### EXERCISE DETAILS
The records below are to be restated word for word; their pictures are not.

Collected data
»»

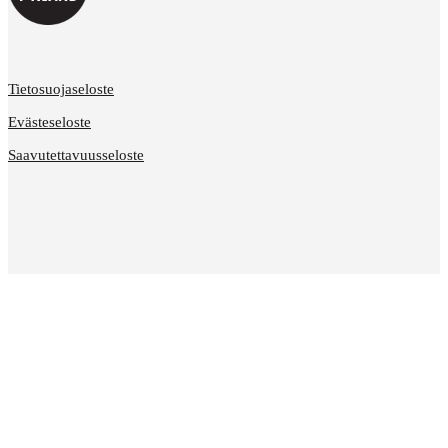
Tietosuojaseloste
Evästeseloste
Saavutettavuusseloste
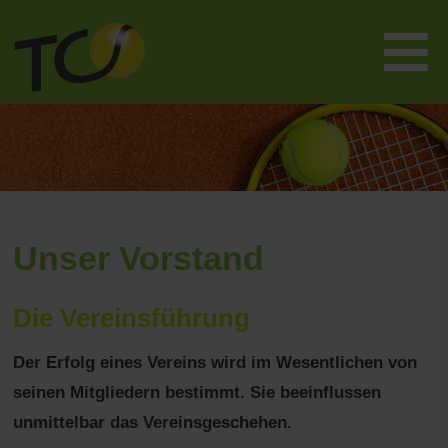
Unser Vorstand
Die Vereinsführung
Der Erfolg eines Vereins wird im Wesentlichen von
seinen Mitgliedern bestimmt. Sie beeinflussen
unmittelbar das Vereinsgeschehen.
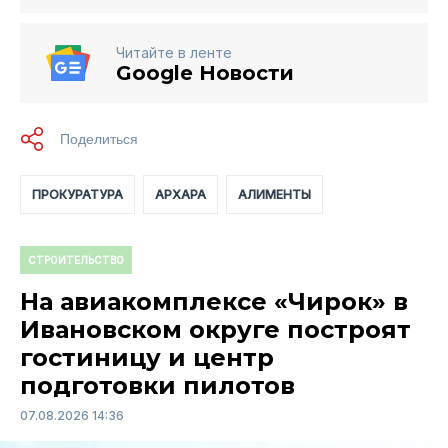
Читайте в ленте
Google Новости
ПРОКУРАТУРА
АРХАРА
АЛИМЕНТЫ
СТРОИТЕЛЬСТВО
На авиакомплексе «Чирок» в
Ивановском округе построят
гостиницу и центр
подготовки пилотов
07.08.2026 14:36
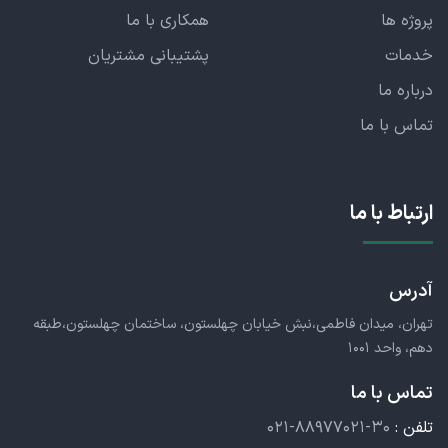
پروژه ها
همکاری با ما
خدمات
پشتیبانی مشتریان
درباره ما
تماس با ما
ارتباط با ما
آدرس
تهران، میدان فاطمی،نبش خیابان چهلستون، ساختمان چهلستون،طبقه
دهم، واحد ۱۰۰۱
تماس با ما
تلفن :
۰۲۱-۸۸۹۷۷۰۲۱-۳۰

««

### RESULT OF THE EXERCISE
Tietosuojaseloste
Evästeseloste
Saavutettavuusseloste
Unser Vorstand
Die Vereinsführung
Der Erfolg eines Vereins wird im Wesentlichen von
seinen Mitgliedern bestimmt. Sie beeinflussen
unmittelbar das Vereinsgeschehen.
Читайте в ленте
Google Новости
ПРОКУРАТУРА
АРХАРА
АЛИМЕНТЫ
СТРОИТЕЛЬСТВО
На авиакомплексе «Чирок» в
Ивановском округе построят
гостиницу и центр
подготовки пилотов
07.08.2026 14:36
پروژه ها
همکاری با ما
خدمات
پشتیبانی مشتریان
درباره ما
تماس با ما
ارتباط با ما
آدرس
تهران، میدان فاطمی،نبش خیابان چهلستون، ساختمان چهلستون،طبقه
دهم، واحد ۱۰۰۱
تماس با ما
تلفن :
۰۲۱-۸۸۹۷۷۰۲۱-۳۰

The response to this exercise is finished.